# EXERCISE DETAILS
A verbatim transcript of the data below is required, images omitted.

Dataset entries
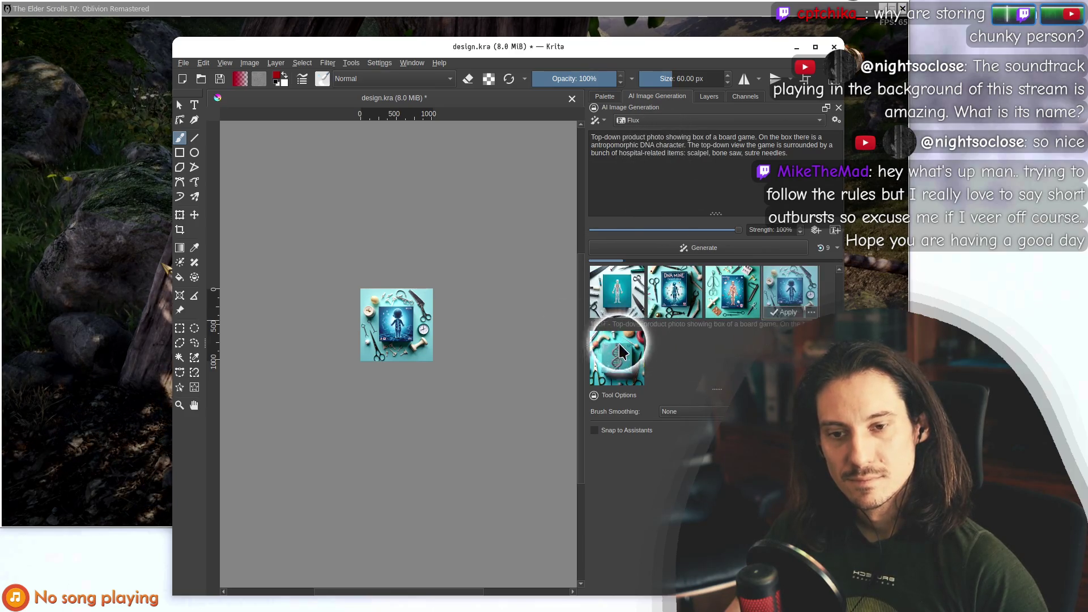
Preview the newest generated image and nudge the Krita window slightly right.
left_click(616, 358)
scroll(399, 306, "up", 6)
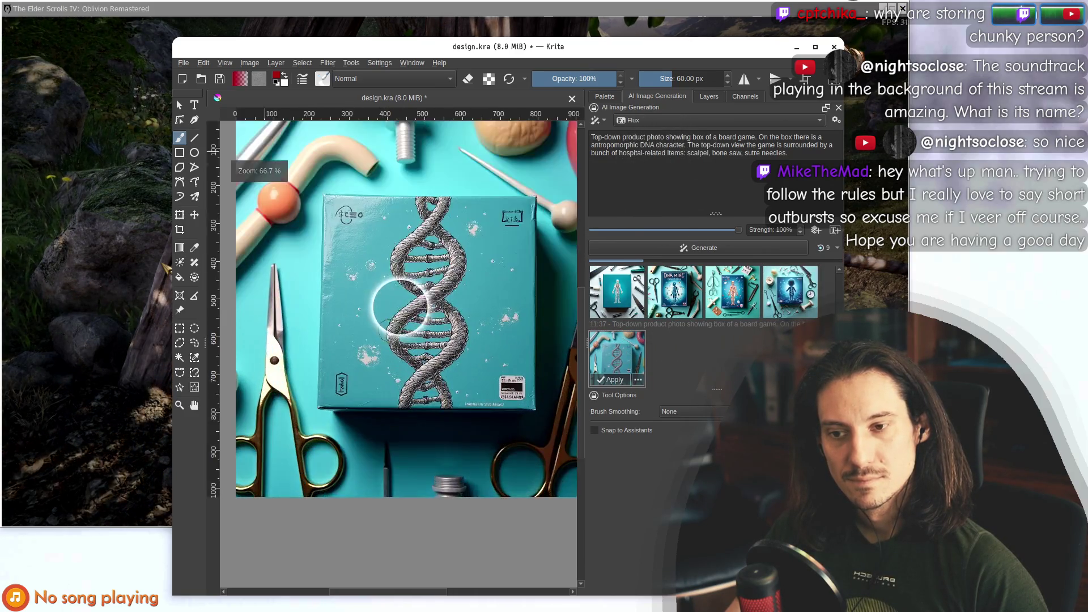
scroll(374, 230, "down", 6)
mouse_move(534, 52)
left_mouse_down()
mouse_move(500, 243)
mouse_move(581, 50)
mouse_move(572, 57)
left_mouse_up()
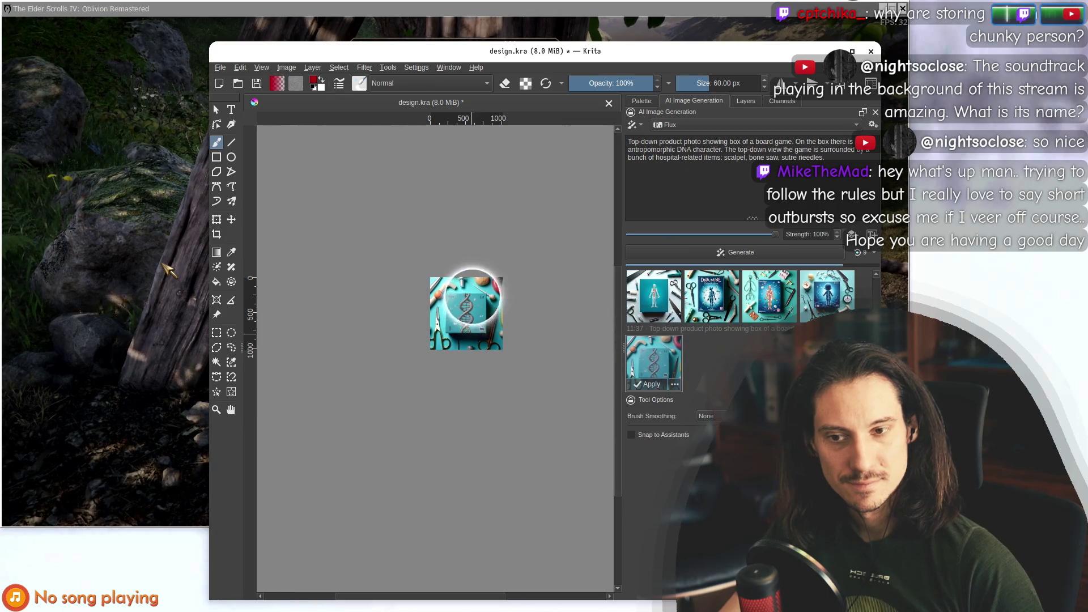
scroll(473, 294, "up", 6)
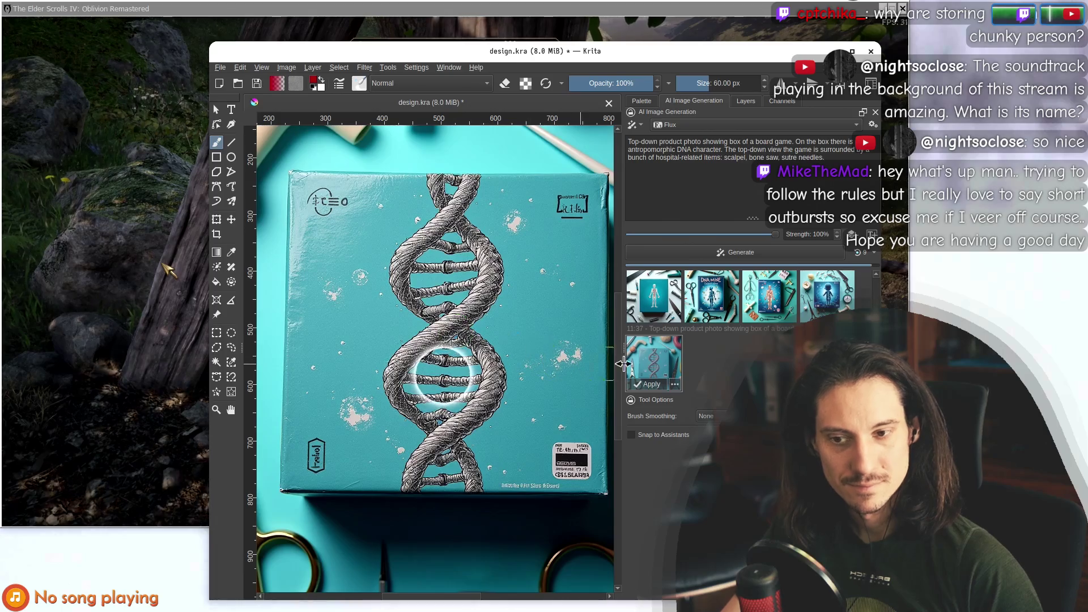
Preview the skeleton box and another generated box image, zooming to inspect each.
left_click(722, 363)
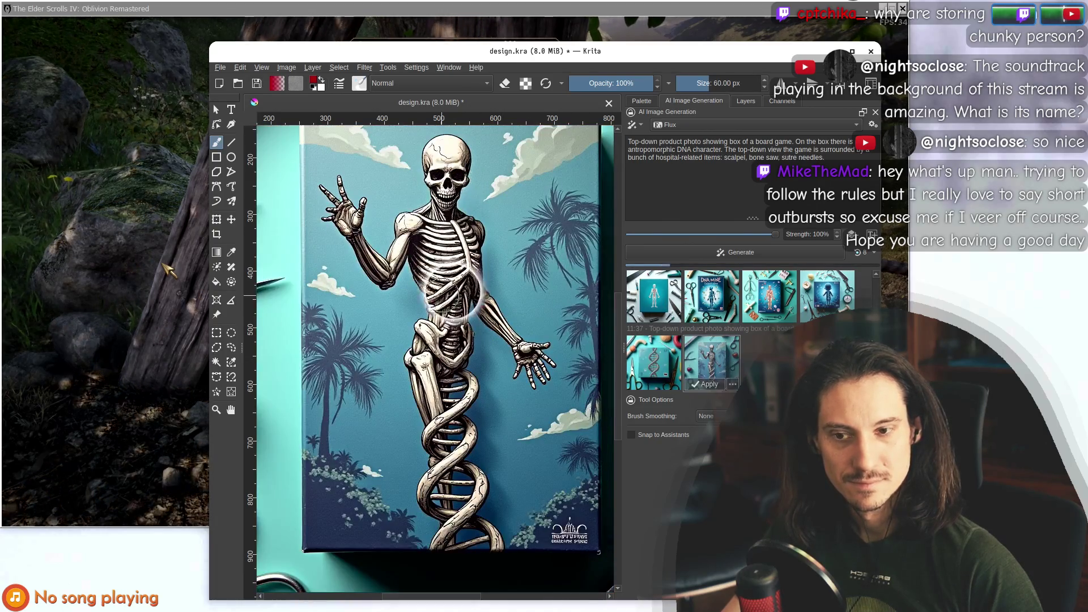
scroll(456, 264, "down", 6)
scroll(452, 308, "up", 4)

# RESULT OF THE EXERCISE
Preview the newest generated image and nudge the Krita window slightly right.
left_click(616, 358)
scroll(399, 306, "up", 6)
scroll(374, 230, "down", 6)
mouse_move(534, 52)
left_mouse_down()
mouse_move(500, 243)
mouse_move(581, 50)
mouse_move(572, 57)
left_mouse_up()
scroll(473, 294, "up", 6)
Preview the skeleton box and another generated box image, zooming to inspect each.
left_click(722, 363)
scroll(456, 264, "down", 6)
scroll(452, 308, "up", 4)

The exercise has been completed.